Presented by Patricia Smith

I’m standing here before you this morning because I’m sad about something that I saw on TV last Tuesday night.  It bothered me so much that on Wednesday I called Pastor Camp and told him about what I had seen and how I thought that something should be mentioned in church on Sunday.  He too had seen the show and he agreed with me.

On Tuesday night I was watching The Last Word with Lawrence O’Donnell   (It’s a late night news show). The host said that Martin Luther King was going to get the last word that night.  The “last word” is supposedly the most important part of the show and that night it really was.
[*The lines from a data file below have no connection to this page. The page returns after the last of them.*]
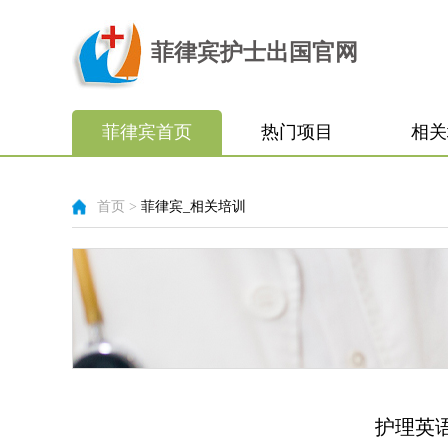
菲律宾护士出国官网
菲律宾首页
热门项目
相关
首页
>
菲律宾_相关培训
护理英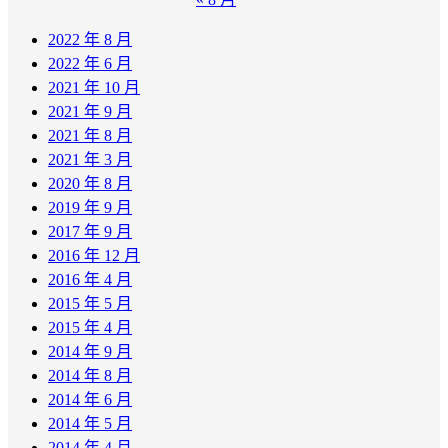
2022 年 8 月
2022 年 6 月
2021 年 10 月
2021 年 9 月
2021 年 8 月
2021 年 3 月
2020 年 8 月
2019 年 9 月
2017 年 9 月
2016 年 12 月
2016 年 4 月
2015 年 5 月
2015 年 4 月
2014 年 9 月
2014 年 8 月
2014 年 6 月
2014 年 5 月
2014 年 4 月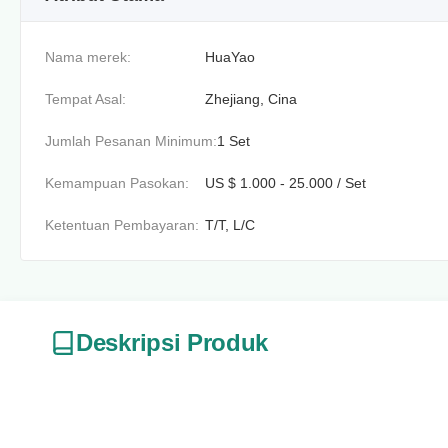
Nama merek:
HuaYao
Tempat Asal:
Zhejiang, Cina
Jumlah Pesanan Minimum:
1 Set
Kemampuan Pasokan:
US $ 1.000 - 25.000 / Set
Ketentuan Pembayaran:
T/T, L/C
Deskripsi Produk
That show was about the Sanitation Worker’s Strike that took place in Memphis, Tennessee back in 1968. I remember when that incident happened so I watched it and as I watched it, I wept and I couldn’t get to sleep that night.  My heart was broken and I was ashamed of myself because I hadn’t known the REAL reason for the strike and had never even bothered to look into it. Granted, I was still in school when it happened but I’m not there now.  This is a part of our history!!  I should have been interested, inquisitive or even just plain curious but I hadn’t been.  BUT NOW I AM.

For the 1,100 sanitation workers, who were all male and exclusively African American, the working conditions were atrocious.  They worked rain or shine for 10, 12, 14 hours a day but were only paid for 8 hours at about $1.27 an hour. According to the Miami Herald.com, there was no curbside pickup.  The workers had to suffer the indignities of going through other people’s backyards picking up their garbage, collecting fallen tree limbs, dead cats, chicken bones and the like.  Since there were no garbage cans, these downtrodden men carried metal tubs full of rubbish and rotten food on their heads and these tubs were often rusted through and the garbage leaked on them.  The workers often got maggots in their hair and down the collars of their shirts.
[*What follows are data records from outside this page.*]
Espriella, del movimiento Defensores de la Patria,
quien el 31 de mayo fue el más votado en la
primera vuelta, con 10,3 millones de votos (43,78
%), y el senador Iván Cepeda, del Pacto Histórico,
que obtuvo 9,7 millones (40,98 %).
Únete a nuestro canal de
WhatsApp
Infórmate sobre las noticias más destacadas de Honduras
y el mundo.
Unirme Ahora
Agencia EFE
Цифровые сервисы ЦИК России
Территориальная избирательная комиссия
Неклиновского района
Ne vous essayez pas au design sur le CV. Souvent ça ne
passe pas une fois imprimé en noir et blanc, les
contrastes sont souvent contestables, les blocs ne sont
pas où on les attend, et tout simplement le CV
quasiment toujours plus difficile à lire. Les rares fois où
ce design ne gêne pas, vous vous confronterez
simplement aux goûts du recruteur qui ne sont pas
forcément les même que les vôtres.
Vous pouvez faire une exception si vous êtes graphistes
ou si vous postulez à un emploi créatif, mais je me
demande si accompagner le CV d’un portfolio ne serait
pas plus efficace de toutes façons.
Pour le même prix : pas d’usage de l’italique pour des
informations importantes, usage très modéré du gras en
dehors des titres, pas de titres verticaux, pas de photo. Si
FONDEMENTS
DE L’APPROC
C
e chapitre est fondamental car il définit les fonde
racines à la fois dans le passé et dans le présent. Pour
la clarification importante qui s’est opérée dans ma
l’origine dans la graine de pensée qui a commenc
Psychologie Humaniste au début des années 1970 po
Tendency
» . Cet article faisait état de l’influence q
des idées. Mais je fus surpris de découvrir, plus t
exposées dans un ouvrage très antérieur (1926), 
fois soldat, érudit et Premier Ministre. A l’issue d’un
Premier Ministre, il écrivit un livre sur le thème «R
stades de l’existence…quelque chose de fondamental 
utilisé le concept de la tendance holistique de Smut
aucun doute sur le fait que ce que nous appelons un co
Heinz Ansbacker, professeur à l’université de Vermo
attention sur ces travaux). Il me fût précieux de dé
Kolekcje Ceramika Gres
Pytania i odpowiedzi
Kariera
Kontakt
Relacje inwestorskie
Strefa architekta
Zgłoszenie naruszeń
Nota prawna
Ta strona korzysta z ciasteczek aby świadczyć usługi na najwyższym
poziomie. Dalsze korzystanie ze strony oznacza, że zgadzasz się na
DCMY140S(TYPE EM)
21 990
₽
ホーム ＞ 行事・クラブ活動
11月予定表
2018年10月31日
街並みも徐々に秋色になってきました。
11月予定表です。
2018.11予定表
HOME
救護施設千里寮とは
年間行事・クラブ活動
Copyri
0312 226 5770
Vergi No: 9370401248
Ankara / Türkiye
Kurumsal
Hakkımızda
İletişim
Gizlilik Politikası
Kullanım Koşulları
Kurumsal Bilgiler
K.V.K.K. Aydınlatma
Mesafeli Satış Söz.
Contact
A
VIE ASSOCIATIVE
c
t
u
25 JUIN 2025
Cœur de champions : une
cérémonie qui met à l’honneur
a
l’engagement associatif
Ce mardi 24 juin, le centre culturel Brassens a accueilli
Blacks tolerated these injustices for fear of losing their jobs until February 1 1968, the catalyst, the “straw that broke the camel’s back” happened.  Two sanitation workers, Echol Cole aged 36 and Robert Walker aged 30 tragically lost their lives. They were a part of a four man crew that used a dilapidated old garbage truck that they had complained about for years. It was a rainy day so Cole and Walker wore rain coats. Two of the four men sat in the cab of the truck which left Cole and Walker with the choice of hanging on to the poles on the side of the truck or sitting in the back where the hydraulic packing arm crushed the garbage against the rear of the truck.  Because of the driving rain, they chose the latter and then the unthinkable happened.  The trash compacter, which had been retrofitted with a makeshift motor, was accidently triggered.  The first man was pulled in the compactor and ground up with the trash and second man’s raincoat was caught on the truck and he could not escape so he too was ground up. The deaths of these men and plus many other indignities that they were forced to endure are what caused Martin Luther King to be invited to speak in Memphis.
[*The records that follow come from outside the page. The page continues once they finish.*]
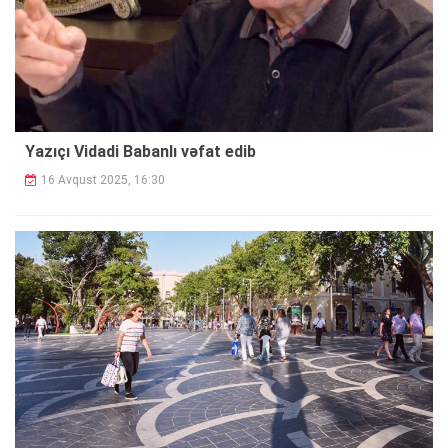
Yazıçı Vidadi Babanlı vəfat edib
16 Avqust 2025, 16:30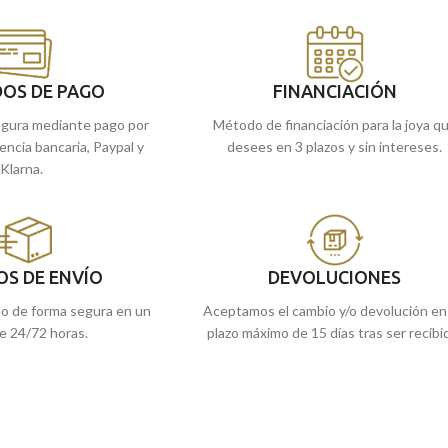
 Perfecta para ti y para
Perfecta para llevar a diario.
Puedes encontrarla en nuestras tiendas
 en nuestras tiendas
de
Málaga
y Melilla, o si lo prefieres,
o si lo encargas online,
encargarla online y te la enviamos a casa.
OS DE PAGO
FINANCIACIÓN
a.
gura mediante pago por
Método de financiación para la joya q
rencia bancaria, Paypal y
desees en 3 plazos y sin intereses.
Klarna.
OS DE ENVÍO
DEVOLUCIONES
do de forma segura en un
Aceptamos el cambio y/o devolución en
e 24/72 horas.
plazo máximo de 15 días tras ser recibi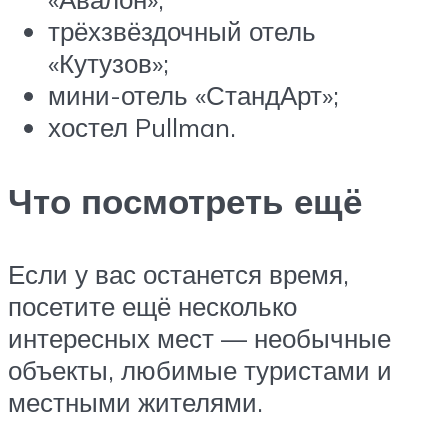
трёхзвёздочный отель
«Кутузов»;
мини-отель «СтандАрт»;
хостел Pullman.
Что посмотреть ещё
Если у вас останется время,
посетите ещё несколько
интересных мест — необычные
объекты, любимые туристами и
местными жителями.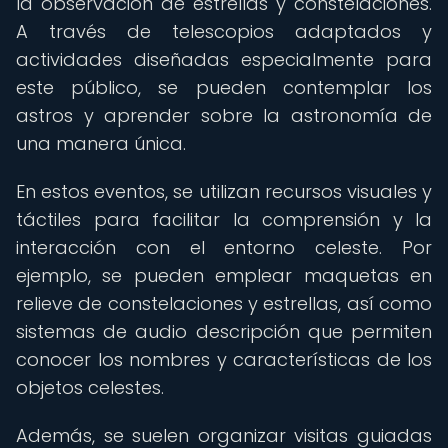
la observación de estrellas y constelaciones.
A través de telescopios adaptados y
actividades diseñadas especialmente para
este público, se pueden contemplar los
astros y aprender sobre la astronomía de
una manera única.
En estos eventos, se utilizan recursos visuales y
táctiles para facilitar la comprensión y la
interacción con el entorno celeste. Por
ejemplo, se pueden emplear maquetas en
relieve de constelaciones y estrellas, así como
sistemas de audio descripción que permiten
conocer los nombres y características de los
objetos celestes.
Además, se suelen organizar visitas guiadas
The next day after the accident, the headline in the Memphis paper proudly touted the fact that Elvis Pressley’s daughter Lisa Marie, had been born.  No mention of the two sanitation workers.  No mention of how their mangled bodies had to be separated from the ground up garbage.  No mention that their widows, one of who was pregnant at the time, were given just $500 towards their husband’s $900 dollar funerals in a pauper’s grave.  These facts hadn’t been shared because these men were black.  I now know that I have no reason to be ashamed for not knowing these facts but I still have a reason to be sad.  The people that forced these men to work under these terrible conditions are the ones who should be ashamed.

I questioned about eleven fellow African Americans to find out if they knew the reason for the Memphis Sanitation Workers strike.  Some of them had heard about the strike but not one of them knew about Echol Cole or Robert Walker.  Of the people that I asked, one was a retired teacher who knew none of the facts and the other one had been my sociology teacher when I attended community college a few years ago. She knew about the strike and instantly told me that this was the first time that MLK had attended a rally that was about social class and economic rights rather than just civil rights and race issues but even she was not aware of the story about Echol Cole and Robert Walker.  Because of what I told her, she said that she’s going to add their story to her curriculum.       SMALL STEPS . . .

If you are in a good place in your life, you probably got there on the backs of someone from the past, you probably got there on the backs of people who were treated like animals, you probably got there on the backs of people who fought and died so that you could be treated like the people of GOD that you are and in the case of those sanitation workers, you probably got there on the backs of people that were treated like the garbage that they disposed of … They should always be remembered.  Always.   I just want you to remember these men, Echol Cole and Robert Walker.  Don’t let their deaths be forgotten because you probably got to this place on their backs.